SSE=np.sum((y-x.dot(z))**2)
print("SSE :",SSE)
print("Baseline: ",sum((y-np.mean(y))**2))


SSE=np.sum((y-x.dot(z))**2)
SST=sum((y-np.mean(y))**2)[0]
print("SSE: ",SSE)
print("SST: ",SST)
print("R^2: ",1-SSE/SST)


plt.plot(train['index'],y,'.')
plt.plot(train['index'],x.dot(z),'-')
plt.title("Seasonally predicted Values over time: Training")
plt.show()

plt.scatter(train['index'],y-x.dot(z))
plt.title("Residuals")
plt.show()


print(z)
print()


output=valid[['Pageviews']]
y=output.values


x=np.column_stack((S_valid,T_valid))

SSE=np.sum((y-x.dot(z))**2)
SST=sum((y-np.mean(y))**2)[0]

print("SSE: ",SSE)
print("SST: ",SST)
print("R^2: ",1-SSE/SST)
print("Baseline: ",sum((y-np.mean(y))**2)[0])

plt.plot(valid['index'],y,'.')
plt.plot(valid['index'],x.dot(z),'-')
plt.title("Seasonally predicted Values over time")
plt.show()
plt.scatter(valid['index'],y-x.dot(z))
plt.title("Residuals")
plt.show()

    SSE : 1910499966.56
    Baseline:  [  8.53079581e+09]
    SSE:  1910499966.56
    SST:  8530795814.65
    R^2:  0.776046689187

[[ 7.88822225e+03] [ -1.04772341e+01] [ 5.49537731e+01] [ -4.71633832e+01] [ -1.78556064e+01] [ 1.31883444e+03] [ -5.94631183e+18] [ -2.32539453e+03] [ 1.42930303e+03] [ -1.70801754e+03] [ 1.13000291e+03] [ -1.29585954e+00] [ 2.77521502e-02]]
    SSE:  1160469260.63
    SST:  2424981317.62
    R^2:  0.521452288231
    Baseline:  2424981317.62

Results

The regression model on the training dataset had an R-Squared value of 0.78 with 9 predictor variables. The residual are evenly distributed around zero with a two large outliers.

The validation dataset had an R-Squared of 0.52. The validation dataset residuals have many outliers compared the the training dataset residuals. In addition, there is a slight downward trend which suggests that a variable might be left out of the model.

The results are almost (if not) exactly the same, so which method to choose?

Dummy coding can be automated, but its not always easy to type every variable to include in a linear model.
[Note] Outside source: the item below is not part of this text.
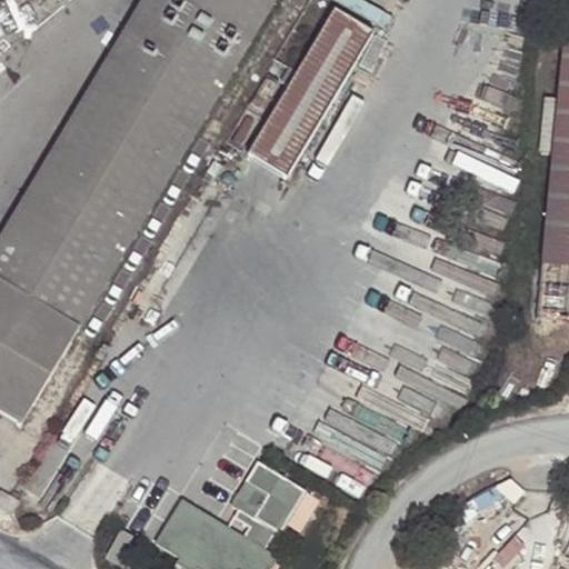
[(0,413),(20,427),(273,0),(143,0),(0,237),(0,413)]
In addition, it requires some inpection and trail and error to find the seasonal variable. The advantage of dummy coding is that each level is accounted for and it relatively easy to compare levels.

Signal processing can be used to create seasonal components almost automatically, but it is more computational expensive to calculate. In addition, it is not clear from the coefficients what the seasonal components are. The advantage is that there can be more predictive variables in the model, and the number of sinusodial components can be increased or decreased by adjusting the threshold or bandwith.